At least 2.6million households now have microchips in their bins which can be used to weigh the amount of waste used. Information collected by the microchips, which electronically measure the weight of rubbish in bins, is meant to be used to educate households about cutting waste. But critics fear the chips will make it easy for the Government to resurrect plans for a £50 pay-as-you-throw tax on millions of families...

I just don't get it. Ignoring the ludicrous Landfill Tax (which is a tax on councils, but income for central government), the total cost of collecting household rubbish is only a couple of billion pounds a year (household rubbish is only about a third of all waste by volume), maybe a hundred pounds per household.

Tracking down and somehow taxing everything that people throw away is nigh impossible, but as (a) it only seems fair to pay for refuse collection via user charges on volume, and (b) the amount of rubbish you throw away is broadly proportional to the amount of stuff that you buy, why not just earmark a very small fraction of the tens of billions in VAT collected from the sale of new goods as the payment towards refuse collection, meaning that refuse collection can continue to be 'free at point of use'?

Anyways, the punchline is right at the end of the article:

A spokesman for the Local Government Association, which represents councils, added: "Microchips simply identify the house to which a bin belongs... If an elderly resident needs help getting their bin collected and returned, a microchip quickly flags it up to the refuse collector, saving time and money."

Do they seriously intend to kit out every bin man (or bin woman) with a hand-held scanner to walk up the garden path, read the chip in every bin that was not placed within the prescribed number of centimetres of the pavement, and, if that bin is not shown as registered to an elderly or disabled person, walk back down the garden path sans bin? That's one heck of a snub to the physically-fit-but-forgetful crowd, and hardly saves 'time and money', does it?

Now, I know that some people proudly mark their own wheelie bin with their house number, but if its the elderly and disabled we're worried about, why not give them big yellow stickers to put on their bins (marked with the house number) and have done with it? OK, this idea needs a bit of work, as some elderly people might be nervous of advertising the fact to possible burglars, but hey. Alternatively, they could give the driver of the bin lorry a list of such houses or something - worth a fortune down the pub, but they still could collate these lists themselves by scanning the microchips, so that's not really an argument against?

7 comments:

View from the Solent said...

An incisive analysis by http://www.thedailymash.co.uk/index.php?option=com_content&task=view&id=2529&Itemid=81.

Anonymous said...

I removed my chip when they first came out.

Bill Quango MP said...

Just sorted my own business cardboard.
Used to have to sort it by grade,flat pack it, remove all tape and staples and must fit within a normal sized wheelie bin, lid firmly closed or would be refused.
I used to bung the bin man a £10 to take the extra.
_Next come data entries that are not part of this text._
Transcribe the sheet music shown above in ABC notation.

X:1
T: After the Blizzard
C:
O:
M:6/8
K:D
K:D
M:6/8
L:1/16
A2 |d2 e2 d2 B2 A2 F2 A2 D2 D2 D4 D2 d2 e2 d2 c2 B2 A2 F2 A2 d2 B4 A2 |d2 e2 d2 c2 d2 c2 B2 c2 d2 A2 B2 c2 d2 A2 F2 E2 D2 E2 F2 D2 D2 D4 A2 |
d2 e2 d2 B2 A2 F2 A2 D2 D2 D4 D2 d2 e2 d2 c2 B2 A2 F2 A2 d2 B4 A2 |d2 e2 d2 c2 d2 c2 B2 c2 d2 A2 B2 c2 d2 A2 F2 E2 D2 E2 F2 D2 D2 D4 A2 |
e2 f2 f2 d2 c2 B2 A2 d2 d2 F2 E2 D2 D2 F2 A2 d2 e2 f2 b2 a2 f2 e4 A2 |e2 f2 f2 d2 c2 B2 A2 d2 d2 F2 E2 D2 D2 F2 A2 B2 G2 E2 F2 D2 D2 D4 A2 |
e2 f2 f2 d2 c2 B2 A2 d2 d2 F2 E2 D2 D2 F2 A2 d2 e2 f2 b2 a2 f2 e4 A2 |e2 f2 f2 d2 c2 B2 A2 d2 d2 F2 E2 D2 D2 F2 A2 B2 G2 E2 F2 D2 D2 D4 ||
Now I pay a private collector £5 a fortnight and they take as much as I have in any manner I choose to give it to them.

Done the council bin man out of his cut though.

sobers said...

I'm with your VAT hypothecation method. That way when some scrote fly tips another filthy mattress in one of my field gateways or hedgerows, the service will exist, and be paid for, to come and get the it. And you could make it refundable - if you take x kg of waste to the council tip, you get £y in refunded tax. That way people would be scouring the countryside for rubbish. Give it a value and it will be sorted.

Just like scrap cars were a few years ago - I used to get abandoned/burnout cars in field gateways regularly a few years back. Then scrap prices went through the roof, and the market kicked in, no more abandoned cars. Problem solved.

But that would reduce the need for all manner of govt employed staff to organise, operate and police the current system. Can't have that can we? People doing things voluntarily, guided by market forces? Perish the thought!

bayard said...

"Ignoring the ludicrous Landfill Tax (which is a tax on councils, but income for central government)"
It's also a tax on business, as they have dispose of all their waste into a skip and the cost of skip is increased by the landfill tax. Pre-landfill tax, you paid so much per skip. Now you pay so much for the skip and the first ton or so and then so much a ton after that.

Anonymous said...

"but as (a) it only seems fair to pay for refuse collection via user charges on volume..."

MW, this is only fair if the charge is removed from the annual council tax bill and charged separately. I somehow don't think it will be.

Mark Wadsworth said...

HC, you pay the charge when you buy the goods, no need for any further charges after that.